------ SOURCE EXTRACT ------

Perhaps the boldest collection of measures in any one state will be on 
Maine's ballot. One proposal would make that state the second, after 
Oregon, to create a "right to die" by authorizing doctor-assisted suicide 
for "a terminally ill adult who is of sound mind."

Another proposal tests voters' willingness to put into effect a bill, 
already passed by the Legislature, to bar discrimination against gays and 
lesbians in access to jobs, housing, credit and public accommodations. 
Twice before, such measures have been repealed by the voters. But polls 
indicate that the new measure might prevail.

Maine will also vote on whether to allow video lottery games at horse 
racing tracks, with 40 percent of the take to be passed out to local 
governments.

Gay rights also figure on the ballots in three other states. After 
Vermont's move this year to authorize gays and lesbians to join in 
marriage-like "civil unions," Nebraska will be the next state to decide the 
issue. On the ballot there is a proposal to ban civil unions, along with a 
constitutional amendment to forbid to homosexuals to marry.

Nevada will also vote on a proposed ban on gay marriages. In similar votes 
in the past, Alaska, California and Hawaii have barred same-sex marriages. 
A total of 33 states now forbid that practice.

Oregon will decide whether to bar public school teachers from teaching 
about homosexuality in a way that "encourages, promotes or sanctions" such 
behavior.

On another marriage issue, Alabama will vote on whether to legalize 
marriage between couples of different races - a symbolic vote only. A ban 
included in the state constitution has been unconstitutional since a 1967 
Supreme Court ruling, but Alabama has never formally acknowledged that fact 
by repealing the ban. South Carolina voters lifted a similar ban in that 
state two years ago.

Abortion figures in only one ballot contest this year: A Colorado proposal 
would forbid abortions until after doctors and clinics have given pregnant 
women information that might discourage them from ending their pregnancies.

------

TASKS TO CARRY OUT ::
1. Which areas of life does the ballot-measures passage say the Maine bill would protect gays and lesbians from discrimination in?
2. In the ballot-measures passage, change "civil unions" to "domestic partnerships" and give the text from "Maine will also" up to and including "forbid that practice.".

------ MATERIAL SHOWN ------

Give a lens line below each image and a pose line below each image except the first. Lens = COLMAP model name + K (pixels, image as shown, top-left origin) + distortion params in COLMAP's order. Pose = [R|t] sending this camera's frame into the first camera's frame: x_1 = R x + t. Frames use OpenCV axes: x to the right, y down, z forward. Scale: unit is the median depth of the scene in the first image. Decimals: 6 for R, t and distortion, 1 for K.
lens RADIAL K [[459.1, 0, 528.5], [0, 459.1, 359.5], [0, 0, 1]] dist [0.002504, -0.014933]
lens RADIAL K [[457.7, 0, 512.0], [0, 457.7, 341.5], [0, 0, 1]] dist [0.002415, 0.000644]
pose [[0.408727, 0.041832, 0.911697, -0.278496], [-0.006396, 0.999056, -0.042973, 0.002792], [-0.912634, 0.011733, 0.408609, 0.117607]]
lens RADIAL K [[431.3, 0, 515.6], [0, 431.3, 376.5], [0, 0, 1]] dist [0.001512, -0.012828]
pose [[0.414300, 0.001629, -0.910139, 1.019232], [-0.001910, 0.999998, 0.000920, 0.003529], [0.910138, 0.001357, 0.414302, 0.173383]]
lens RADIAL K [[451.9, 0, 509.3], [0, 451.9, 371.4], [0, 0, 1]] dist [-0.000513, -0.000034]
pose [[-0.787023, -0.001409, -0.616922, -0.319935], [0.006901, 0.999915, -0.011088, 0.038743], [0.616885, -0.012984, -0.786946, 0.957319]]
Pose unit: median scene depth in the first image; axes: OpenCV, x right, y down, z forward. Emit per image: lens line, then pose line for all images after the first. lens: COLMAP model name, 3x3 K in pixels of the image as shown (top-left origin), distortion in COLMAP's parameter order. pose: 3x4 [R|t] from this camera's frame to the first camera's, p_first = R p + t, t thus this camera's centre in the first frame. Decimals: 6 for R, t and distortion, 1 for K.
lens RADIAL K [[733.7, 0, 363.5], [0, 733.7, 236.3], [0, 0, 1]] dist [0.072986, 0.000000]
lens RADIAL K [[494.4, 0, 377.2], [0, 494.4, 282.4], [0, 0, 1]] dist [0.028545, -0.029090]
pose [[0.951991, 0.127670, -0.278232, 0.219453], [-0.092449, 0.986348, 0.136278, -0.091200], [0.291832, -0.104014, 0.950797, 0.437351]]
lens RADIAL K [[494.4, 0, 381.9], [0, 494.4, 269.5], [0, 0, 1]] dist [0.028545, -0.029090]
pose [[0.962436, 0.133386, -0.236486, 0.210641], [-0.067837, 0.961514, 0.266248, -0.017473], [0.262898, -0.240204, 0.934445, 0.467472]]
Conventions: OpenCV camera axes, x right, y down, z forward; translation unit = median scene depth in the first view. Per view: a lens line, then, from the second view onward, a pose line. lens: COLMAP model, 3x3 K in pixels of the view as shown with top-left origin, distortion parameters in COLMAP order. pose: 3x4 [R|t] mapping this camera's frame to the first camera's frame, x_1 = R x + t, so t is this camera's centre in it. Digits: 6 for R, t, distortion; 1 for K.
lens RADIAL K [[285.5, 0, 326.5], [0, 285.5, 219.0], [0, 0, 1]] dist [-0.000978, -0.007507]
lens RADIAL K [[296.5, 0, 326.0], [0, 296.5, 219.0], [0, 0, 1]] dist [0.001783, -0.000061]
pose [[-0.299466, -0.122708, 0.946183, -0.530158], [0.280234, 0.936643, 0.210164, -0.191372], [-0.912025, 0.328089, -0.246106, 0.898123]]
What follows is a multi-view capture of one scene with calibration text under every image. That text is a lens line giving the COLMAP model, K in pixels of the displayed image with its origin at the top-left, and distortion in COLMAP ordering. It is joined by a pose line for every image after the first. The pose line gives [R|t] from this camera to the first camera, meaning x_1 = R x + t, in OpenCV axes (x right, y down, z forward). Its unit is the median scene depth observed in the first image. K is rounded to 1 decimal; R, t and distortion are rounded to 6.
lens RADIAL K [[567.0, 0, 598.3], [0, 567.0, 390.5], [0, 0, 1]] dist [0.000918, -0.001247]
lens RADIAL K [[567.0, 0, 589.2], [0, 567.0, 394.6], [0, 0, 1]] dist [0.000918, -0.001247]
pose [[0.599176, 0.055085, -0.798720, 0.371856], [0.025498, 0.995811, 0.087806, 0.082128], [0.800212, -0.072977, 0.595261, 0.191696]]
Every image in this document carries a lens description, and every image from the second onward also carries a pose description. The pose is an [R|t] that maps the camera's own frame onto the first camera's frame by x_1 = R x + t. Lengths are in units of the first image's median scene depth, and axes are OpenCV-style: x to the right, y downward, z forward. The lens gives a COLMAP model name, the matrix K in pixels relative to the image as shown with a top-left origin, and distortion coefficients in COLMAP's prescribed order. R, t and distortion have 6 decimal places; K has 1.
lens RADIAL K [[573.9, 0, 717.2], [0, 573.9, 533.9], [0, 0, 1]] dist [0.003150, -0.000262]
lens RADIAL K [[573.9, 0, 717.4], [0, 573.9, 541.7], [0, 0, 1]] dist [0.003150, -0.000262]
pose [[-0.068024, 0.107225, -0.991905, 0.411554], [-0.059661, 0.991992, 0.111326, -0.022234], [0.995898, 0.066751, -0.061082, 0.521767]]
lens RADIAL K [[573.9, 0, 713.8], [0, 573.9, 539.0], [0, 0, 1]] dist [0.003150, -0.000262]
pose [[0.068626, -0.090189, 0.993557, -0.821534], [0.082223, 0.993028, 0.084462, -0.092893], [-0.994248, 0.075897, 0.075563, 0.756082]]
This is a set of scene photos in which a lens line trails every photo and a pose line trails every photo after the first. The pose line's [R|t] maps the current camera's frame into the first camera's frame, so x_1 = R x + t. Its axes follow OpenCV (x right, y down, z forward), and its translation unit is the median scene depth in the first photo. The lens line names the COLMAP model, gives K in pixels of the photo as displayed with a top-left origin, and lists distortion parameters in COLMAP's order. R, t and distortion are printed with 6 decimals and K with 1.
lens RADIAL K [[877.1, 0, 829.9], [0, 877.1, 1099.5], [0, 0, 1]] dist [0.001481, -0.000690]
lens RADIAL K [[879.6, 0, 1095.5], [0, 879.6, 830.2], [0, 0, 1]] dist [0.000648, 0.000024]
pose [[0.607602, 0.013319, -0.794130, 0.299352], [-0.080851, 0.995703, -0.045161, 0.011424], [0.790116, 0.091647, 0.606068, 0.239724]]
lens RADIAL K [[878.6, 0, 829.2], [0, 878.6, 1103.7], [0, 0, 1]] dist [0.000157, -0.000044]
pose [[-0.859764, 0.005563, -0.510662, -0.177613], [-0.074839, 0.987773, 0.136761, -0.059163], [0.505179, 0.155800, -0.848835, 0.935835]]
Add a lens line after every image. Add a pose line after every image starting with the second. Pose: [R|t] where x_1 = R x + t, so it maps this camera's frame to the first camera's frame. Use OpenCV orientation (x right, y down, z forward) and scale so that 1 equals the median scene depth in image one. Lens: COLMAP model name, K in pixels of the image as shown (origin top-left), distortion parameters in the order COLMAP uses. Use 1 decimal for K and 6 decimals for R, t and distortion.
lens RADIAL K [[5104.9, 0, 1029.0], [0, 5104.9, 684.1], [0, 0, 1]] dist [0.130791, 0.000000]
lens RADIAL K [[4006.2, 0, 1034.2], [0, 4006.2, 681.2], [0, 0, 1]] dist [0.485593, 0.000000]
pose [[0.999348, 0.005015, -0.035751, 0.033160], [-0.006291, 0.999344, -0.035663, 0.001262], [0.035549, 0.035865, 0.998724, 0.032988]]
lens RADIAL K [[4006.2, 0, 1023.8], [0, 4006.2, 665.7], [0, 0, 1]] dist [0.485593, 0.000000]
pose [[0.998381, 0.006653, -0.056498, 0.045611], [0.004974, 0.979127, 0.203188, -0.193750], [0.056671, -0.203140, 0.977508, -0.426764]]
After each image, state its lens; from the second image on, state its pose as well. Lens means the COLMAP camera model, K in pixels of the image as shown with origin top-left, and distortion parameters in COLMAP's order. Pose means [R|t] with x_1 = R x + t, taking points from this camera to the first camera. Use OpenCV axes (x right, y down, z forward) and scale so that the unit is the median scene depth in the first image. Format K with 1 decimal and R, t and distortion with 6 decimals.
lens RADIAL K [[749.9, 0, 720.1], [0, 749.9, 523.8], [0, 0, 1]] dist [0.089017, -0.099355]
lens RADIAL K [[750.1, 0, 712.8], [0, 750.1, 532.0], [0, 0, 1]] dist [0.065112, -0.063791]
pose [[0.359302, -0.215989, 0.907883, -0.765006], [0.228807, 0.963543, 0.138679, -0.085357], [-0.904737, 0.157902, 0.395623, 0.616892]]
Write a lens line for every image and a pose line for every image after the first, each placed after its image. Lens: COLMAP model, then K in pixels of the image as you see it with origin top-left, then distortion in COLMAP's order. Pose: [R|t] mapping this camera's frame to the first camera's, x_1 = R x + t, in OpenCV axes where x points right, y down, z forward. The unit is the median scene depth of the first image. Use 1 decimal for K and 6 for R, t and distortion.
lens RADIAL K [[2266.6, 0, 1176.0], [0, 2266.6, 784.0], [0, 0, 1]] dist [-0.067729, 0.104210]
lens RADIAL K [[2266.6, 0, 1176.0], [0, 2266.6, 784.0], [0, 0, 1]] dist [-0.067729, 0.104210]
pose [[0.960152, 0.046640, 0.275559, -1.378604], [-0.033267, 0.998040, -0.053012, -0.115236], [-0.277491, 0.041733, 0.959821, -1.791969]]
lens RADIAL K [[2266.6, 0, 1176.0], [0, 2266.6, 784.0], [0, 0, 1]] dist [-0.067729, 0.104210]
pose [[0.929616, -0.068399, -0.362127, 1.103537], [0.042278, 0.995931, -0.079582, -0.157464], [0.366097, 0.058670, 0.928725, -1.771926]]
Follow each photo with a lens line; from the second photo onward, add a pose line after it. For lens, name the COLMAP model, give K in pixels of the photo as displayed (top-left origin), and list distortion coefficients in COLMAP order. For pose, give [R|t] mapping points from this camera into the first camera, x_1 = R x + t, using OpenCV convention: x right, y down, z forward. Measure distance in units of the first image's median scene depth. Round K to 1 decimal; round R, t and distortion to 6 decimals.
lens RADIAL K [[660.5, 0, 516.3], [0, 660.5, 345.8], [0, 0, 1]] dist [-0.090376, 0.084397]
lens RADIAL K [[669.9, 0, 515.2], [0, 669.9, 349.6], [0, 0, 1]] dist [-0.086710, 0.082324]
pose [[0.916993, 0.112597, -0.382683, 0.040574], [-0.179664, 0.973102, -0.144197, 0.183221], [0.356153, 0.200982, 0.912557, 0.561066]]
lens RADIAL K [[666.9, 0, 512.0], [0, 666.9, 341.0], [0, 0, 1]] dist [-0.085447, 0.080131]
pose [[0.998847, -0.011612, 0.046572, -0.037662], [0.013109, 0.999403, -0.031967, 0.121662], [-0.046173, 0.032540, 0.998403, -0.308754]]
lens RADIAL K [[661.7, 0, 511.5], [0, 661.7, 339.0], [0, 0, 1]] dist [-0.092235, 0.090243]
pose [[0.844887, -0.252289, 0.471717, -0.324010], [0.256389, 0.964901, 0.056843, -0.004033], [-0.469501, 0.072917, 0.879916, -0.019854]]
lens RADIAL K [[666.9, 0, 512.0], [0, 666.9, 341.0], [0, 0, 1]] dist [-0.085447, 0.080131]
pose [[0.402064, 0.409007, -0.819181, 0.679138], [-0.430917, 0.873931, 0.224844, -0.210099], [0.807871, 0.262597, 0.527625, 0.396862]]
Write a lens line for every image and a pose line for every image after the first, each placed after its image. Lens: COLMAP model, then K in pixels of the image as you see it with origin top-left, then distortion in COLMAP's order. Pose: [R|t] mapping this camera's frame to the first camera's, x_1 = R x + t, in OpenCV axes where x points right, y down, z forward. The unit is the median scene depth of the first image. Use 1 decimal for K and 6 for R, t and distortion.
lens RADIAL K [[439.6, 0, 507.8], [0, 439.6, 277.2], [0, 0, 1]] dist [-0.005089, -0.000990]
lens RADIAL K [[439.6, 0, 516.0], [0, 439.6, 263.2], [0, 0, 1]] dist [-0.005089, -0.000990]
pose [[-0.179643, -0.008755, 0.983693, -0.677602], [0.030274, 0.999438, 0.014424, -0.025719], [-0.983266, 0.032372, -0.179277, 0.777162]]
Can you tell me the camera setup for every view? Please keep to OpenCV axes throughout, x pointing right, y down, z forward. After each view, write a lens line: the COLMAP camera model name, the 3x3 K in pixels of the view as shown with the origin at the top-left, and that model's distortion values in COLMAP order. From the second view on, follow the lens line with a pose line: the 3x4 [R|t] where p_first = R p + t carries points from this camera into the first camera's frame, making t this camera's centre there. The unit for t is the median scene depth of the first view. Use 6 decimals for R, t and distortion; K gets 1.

------

RESULTS FOR THE EXERCISE ::
1. jobs, housing, credit, public accommodations

2.
Maine will also vote on whether to allow video lottery games at horse 
racing tracks, with 40 percent of the take to be passed out to local 
governments.

Gay rights also figure on the ballots in three other states. After 
Vermont's move this year to authorize gays and lesbians to join in 
marriage-like "domestic partnerships," Nebraska will be the next state to decide the 
issue. On the ballot there is a proposal to ban domestic partnerships, along with a 
constitutional amendment to forbid to homosexuals to marry.

Nevada will also vote on a proposed ban on gay marriages. In similar votes 
in the past, Alaska, California and Hawaii have barred same-sex marriages. 
A total of 33 states now forbid that practice.